Reactions: Agree 5 | Winner 1


----------



## RevnLucky7 (29/5/14)

Agree. Take a step back. Have a vape. Make some coffee. Let's do a group hug and a couple of kumbajas and come back to this. 

Sent from my SM-G900H using Tapatalk

Reactions: Like 1


----------



## Stroodlepuff (29/5/14)

Boys enough is enough now, you two have some very serious conflict which needs to be resolved as this tension between you two has gone on for way to long, there is a a lack of respect on both parts and a lack of understanding on both parts too! Lets drop this now and let the dust settle then you two can discuss in a professional manner what needs to be done further at a later stage. For now leave things as they are - no more undiscussed changes from you @Gizmo and @Matthee no more of what has caused everything today in the first place.

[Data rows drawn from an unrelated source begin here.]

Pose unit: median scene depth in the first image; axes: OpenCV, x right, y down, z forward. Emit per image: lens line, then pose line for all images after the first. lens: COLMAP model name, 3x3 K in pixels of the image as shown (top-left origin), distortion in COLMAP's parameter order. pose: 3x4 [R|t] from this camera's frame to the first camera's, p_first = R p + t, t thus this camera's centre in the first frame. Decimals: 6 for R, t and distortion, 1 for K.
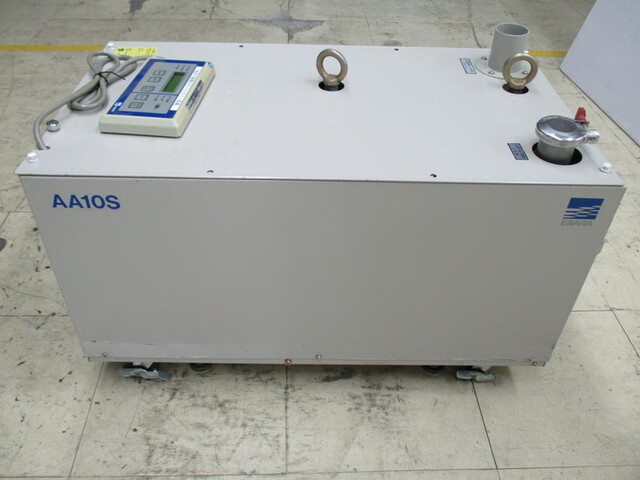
lens RADIAL K [[564.6, 0, 317.8], [0, 564.6, 241.8], [0, 0, 1]] dist [-0.008558, -0.018017]
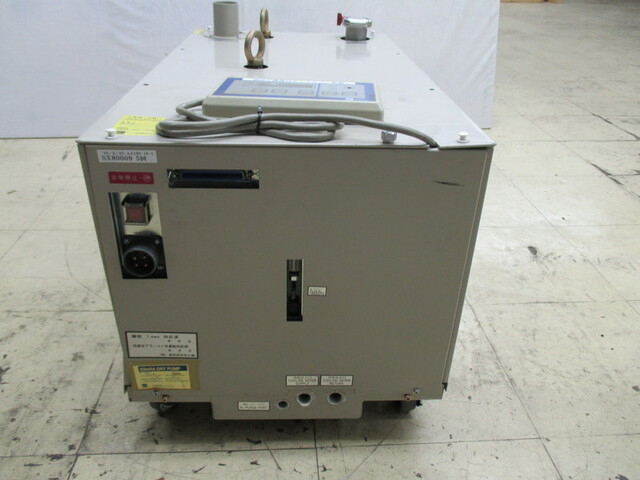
lens RADIAL K [[529.1, 0, 314.2], [0, 529.1, 237.5], [0, 0, 1]] dist [-0.006377, -0.016630]
pose [[-0.034268, -0.490603, 0.870709, -0.988749], [0.598488, 0.687660, 0.411018, -0.398303], [-0.800398, 0.535194, 0.270055, 0.831895]]
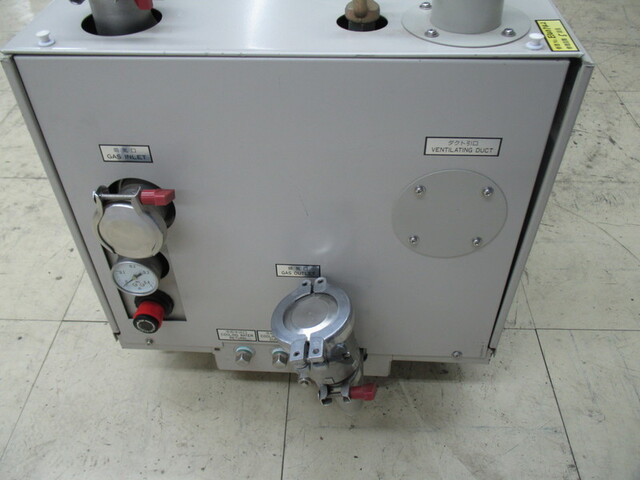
lens RADIAL K [[564.6, 0, 316.5], [0, 564.6, 235.9], [0, 0, 1]] dist [-0.008558, -0.018017]
pose [[-0.070913, 0.682897, -0.727065, 0.829842], [-0.604588, 0.550325, 0.575861, -0.437260], [0.793375, 0.480411, 0.373846, 0.882068]]
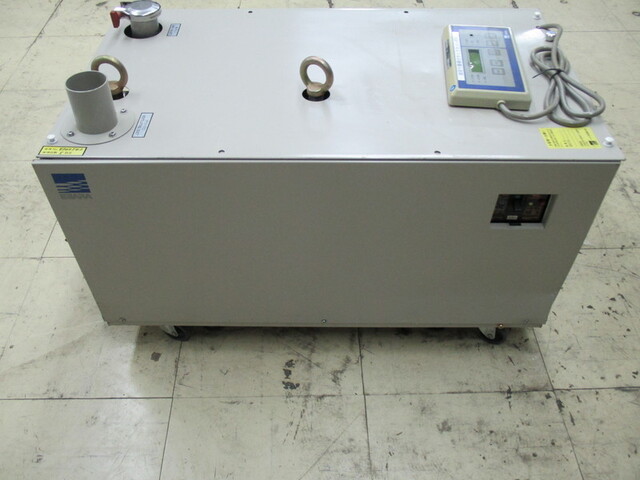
lens RADIAL K [[564.6, 0, 316.5], [0, 564.6, 241.5], [0, 0, 1]] dist [-0.008558, -0.018017]
pose [[-0.999884, -0.004369, 0.014570, -0.004049], [0.014137, 0.086500, 0.996152, -1.160305], [-0.005613, 0.996242, -0.086428, 1.324956]]
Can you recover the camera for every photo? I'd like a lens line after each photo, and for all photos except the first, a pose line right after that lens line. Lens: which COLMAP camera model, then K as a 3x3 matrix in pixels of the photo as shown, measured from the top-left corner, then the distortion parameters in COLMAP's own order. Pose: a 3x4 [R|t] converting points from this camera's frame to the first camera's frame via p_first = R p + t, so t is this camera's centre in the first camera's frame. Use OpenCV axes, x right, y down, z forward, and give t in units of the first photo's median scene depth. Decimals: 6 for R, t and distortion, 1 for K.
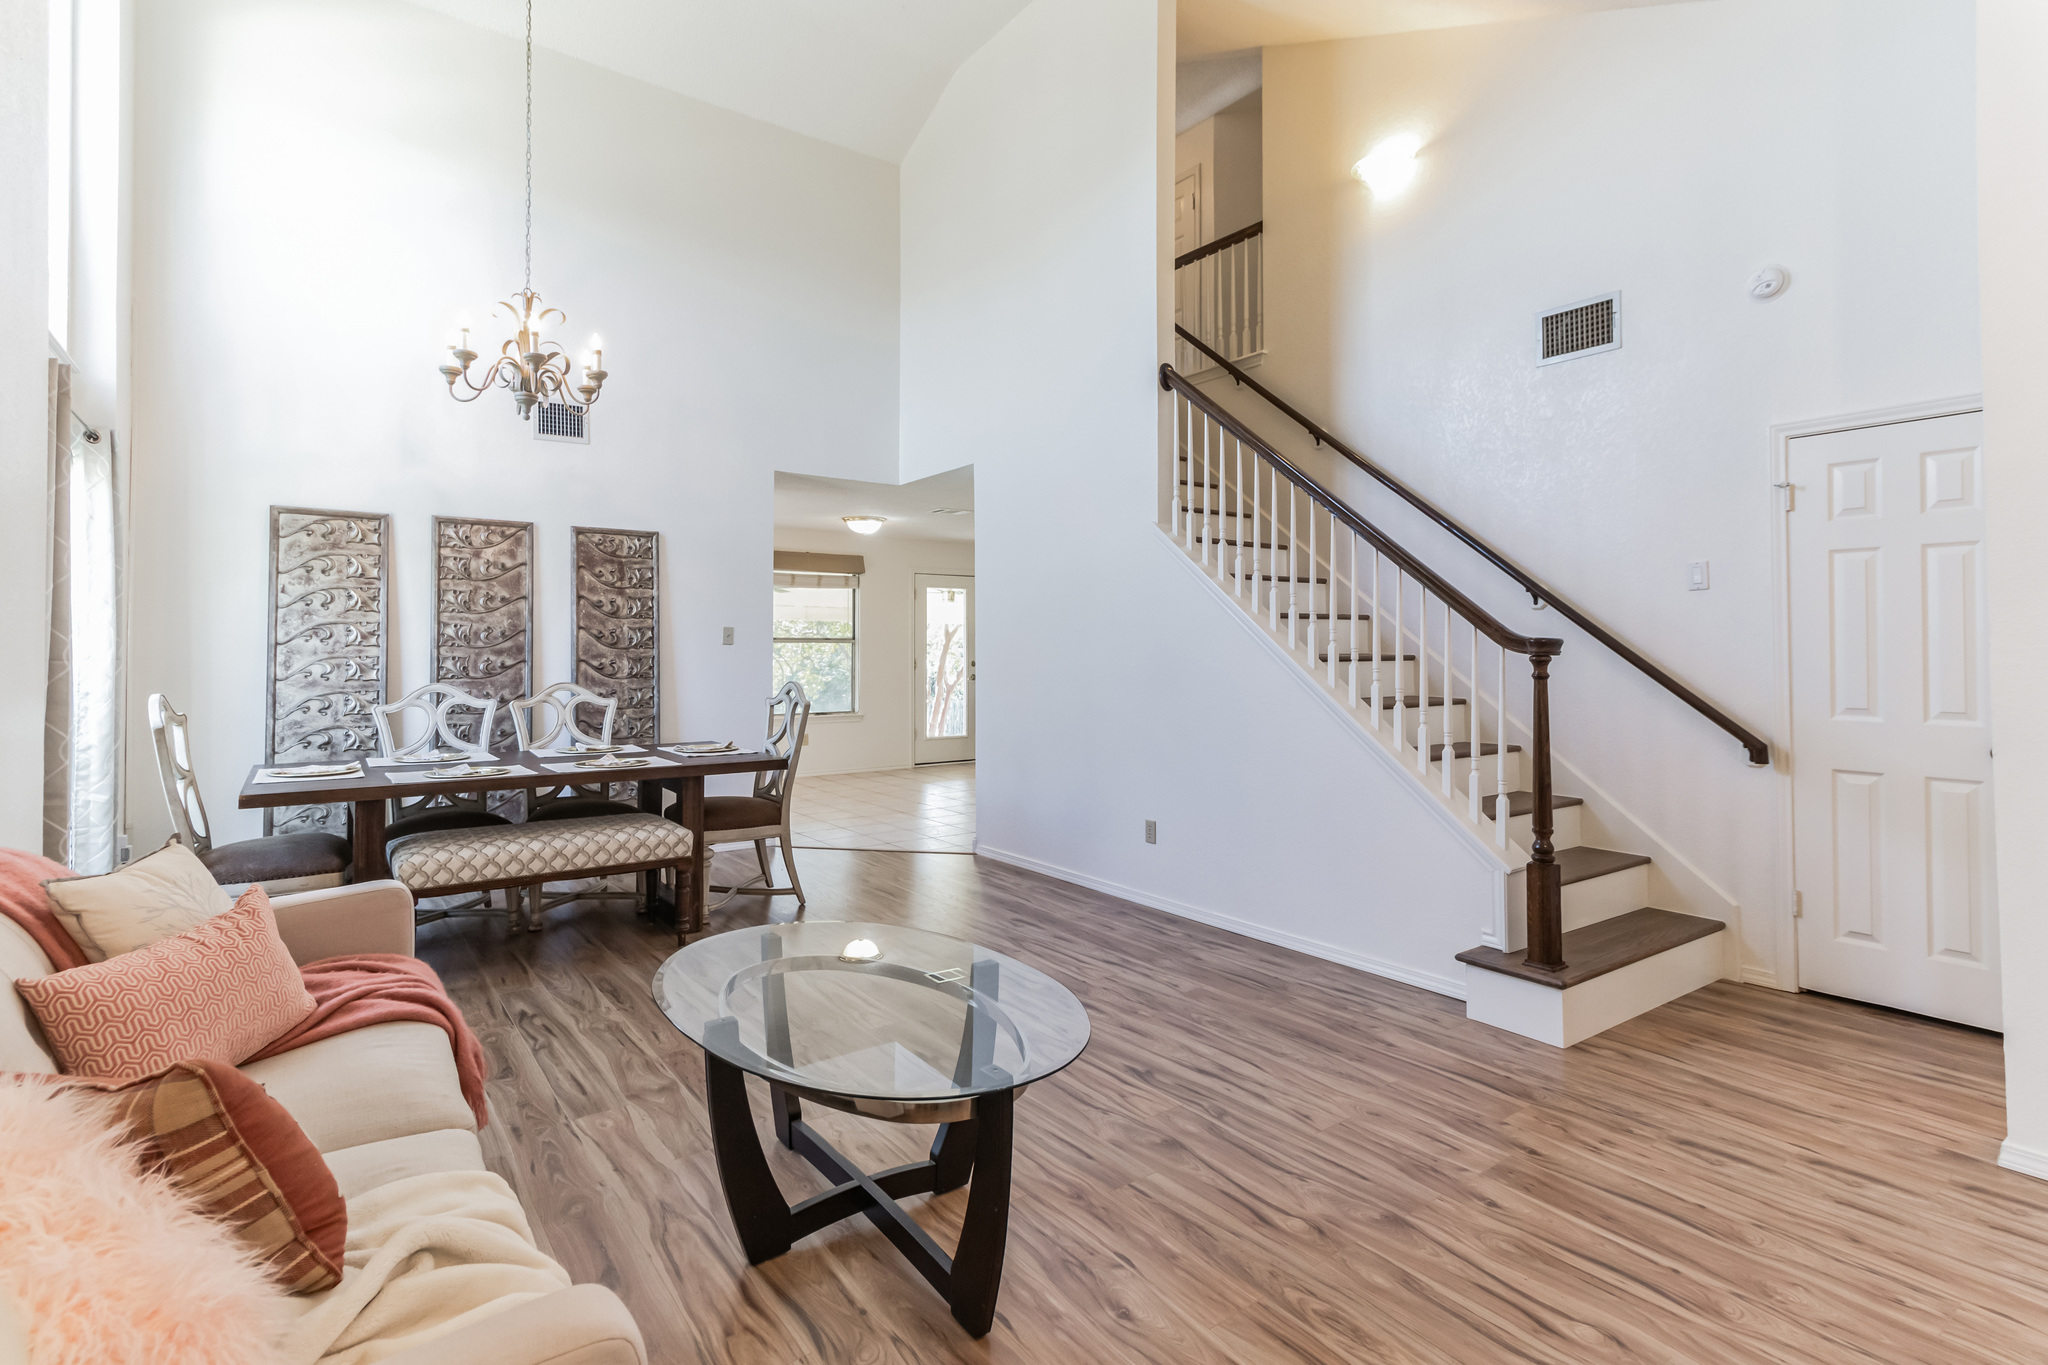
lens RADIAL K [[1003.8, 0, 1043.2], [0, 1003.8, 650.7], [0, 0, 1]] dist [0.013517, -0.001190]
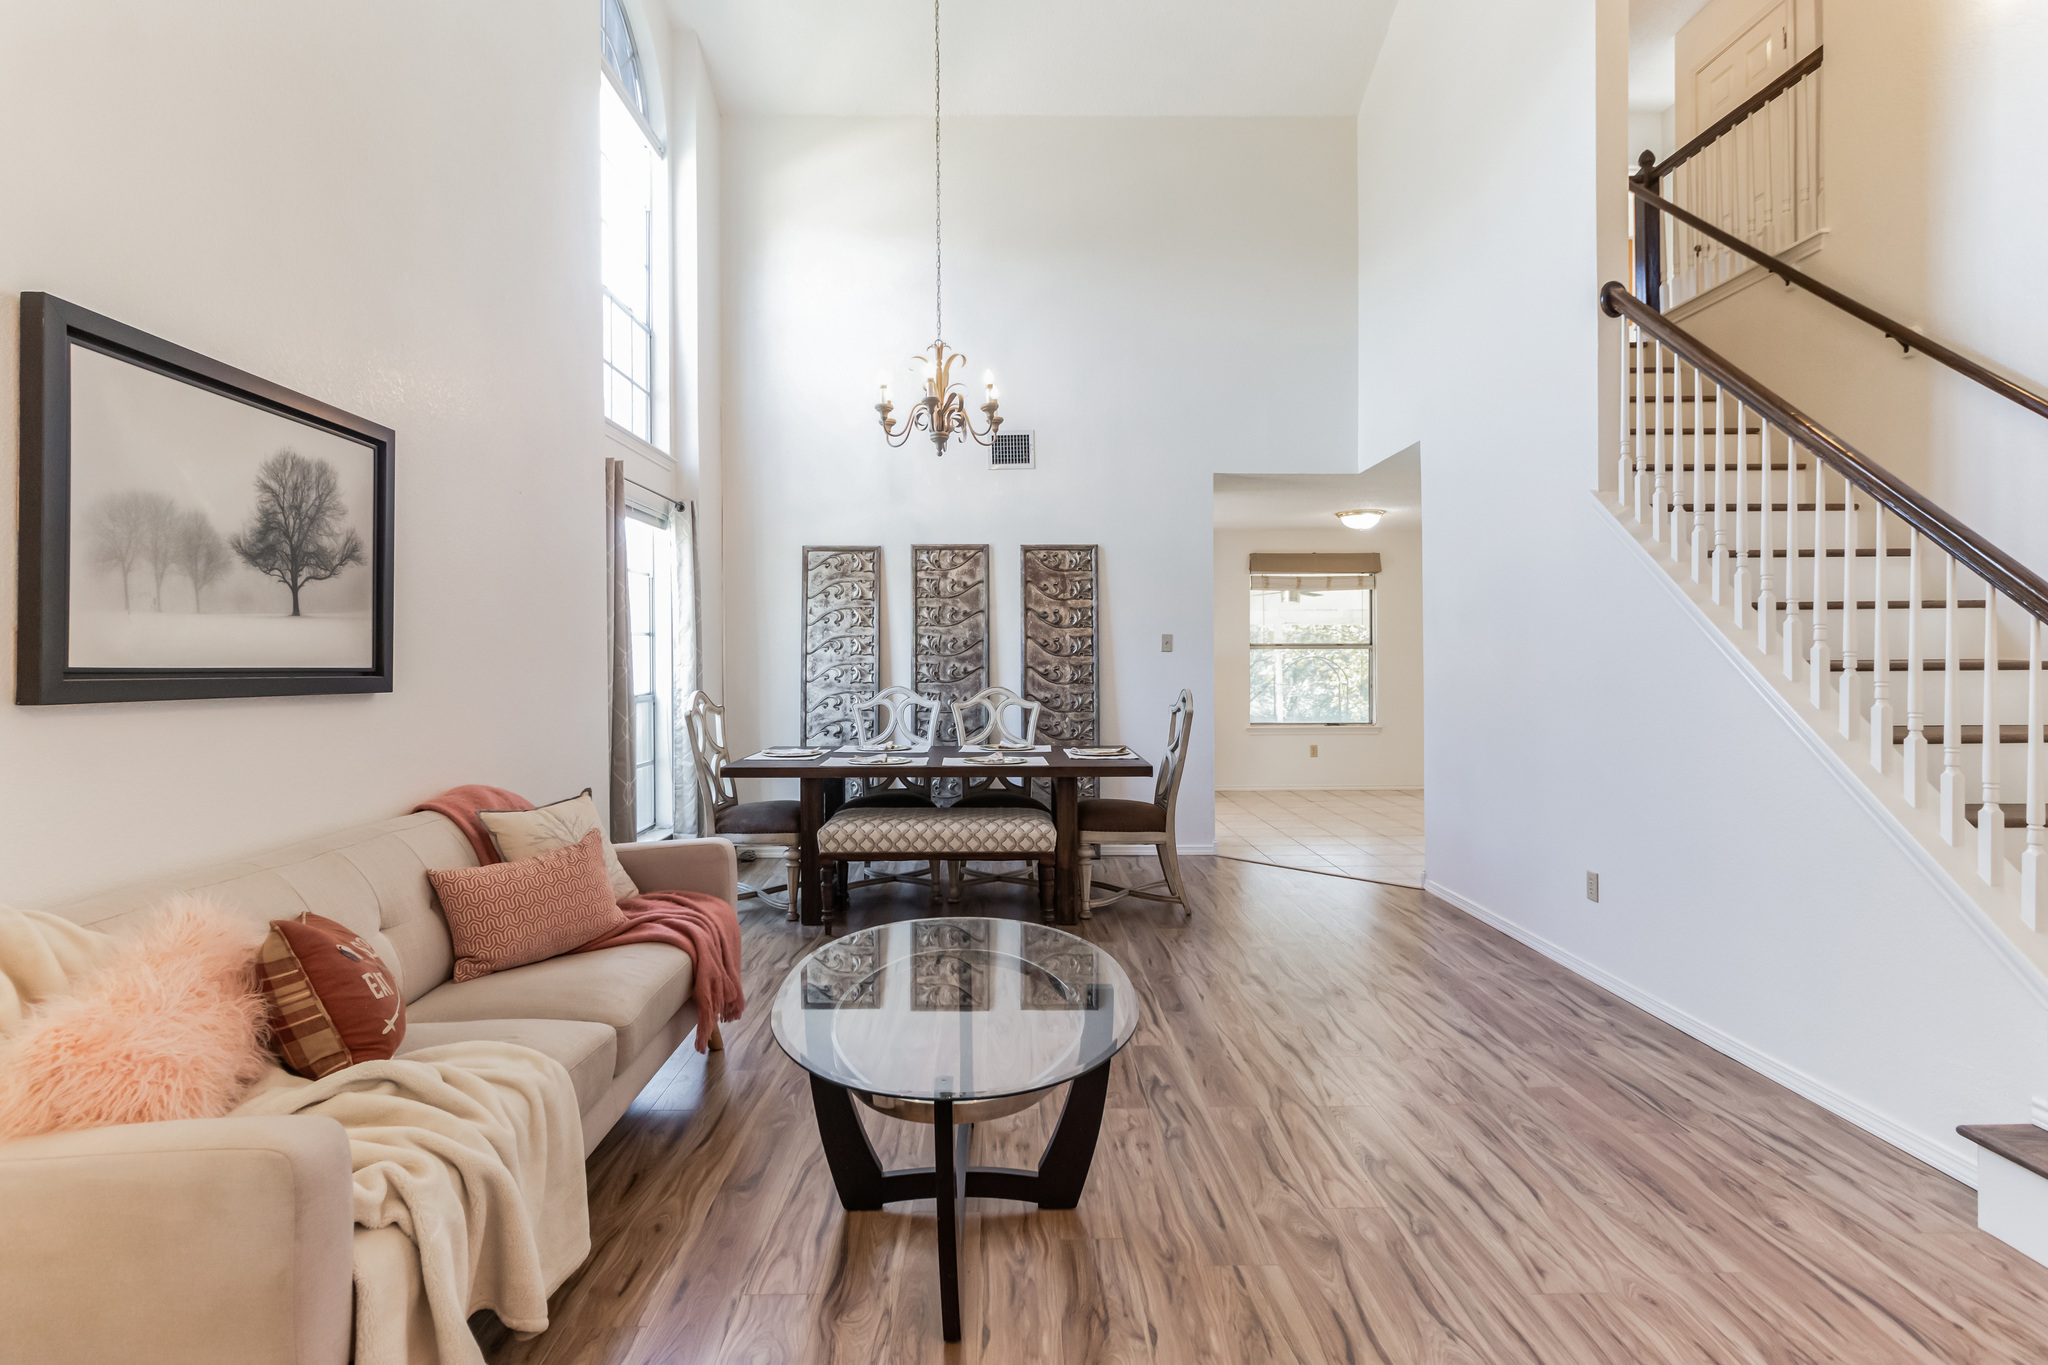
lens RADIAL K [[1040.8, 0, 1025.0], [0, 1040.8, 689.1], [0, 0, 1]] dist [-0.003124, -0.002531]
pose [[0.806706, 0.014977, -0.590764, 0.250211], [0.003414, 0.999544, 0.030002, -0.000145], [0.590944, -0.026220, 0.806287, 0.094372]]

This forum is a family and things like this will come about however all parties need to be respected equally the way I see it there are 3 ways to sort this out, which I will put forward once everybody has calmed down.

The end!

Reactions: Agree 2 | Thanks 1


----------



## Metal Liz (29/5/14)

i concurrrrr

Reactions: Agree 1


----------



## Riaz (29/5/14)

guys calm down
go clean your attys, charge your batteries, vape your favorite juice or something and clear your head.
clearly neither of you are thinking straight now, and the users of the forum are getting affected with this in house bickering.
we will settle this as adults, privately!

Reactions: Agree 2


----------



## BumbleBee (29/5/14)

Riaz said:


> guys calm down
> go clean your attys, charge your batteries, vape your favorite juice or something and clear your head.
> clearly neither of you are thinking straight now, and the users of the forum are getting affected with this in house bickering.
> we will settle this as adults, privately!


..... with Pool Noodles!

Reactions: Agree 1


----------



## Stroodlepuff (29/5/14)

BumbleBee said:


> ..... with Pool Noodles!



Awwww why pool noodles? Toy Light sabers are so much more fun

Reactions: Agree 1


----------



## BumbleBee (29/5/14)

Stroodlepuff said:


> Awwww why pool noodles? Toy Light sabers are so much more fun


or hammers.... those colourful plasticy ones that squeek

Reactions: Agree 1


----------



## Stroodlepuff (29/5/14)

BumbleBee said:


> or hammers.... those colourful plasticy ones that squeek



OMG YES!!!! Or waterguns! Those awesome ones that you attach 2 liter bottles to... Lets have a Ecigssa Waterfight in the middle of a park somewhere

Reactions: Agree 1 | Funny 1


----------



## crack2483 (29/5/14)

White t shirts? 

Sent from my SM-N9005 using Tapatalk

Reactions: Funny 2


----------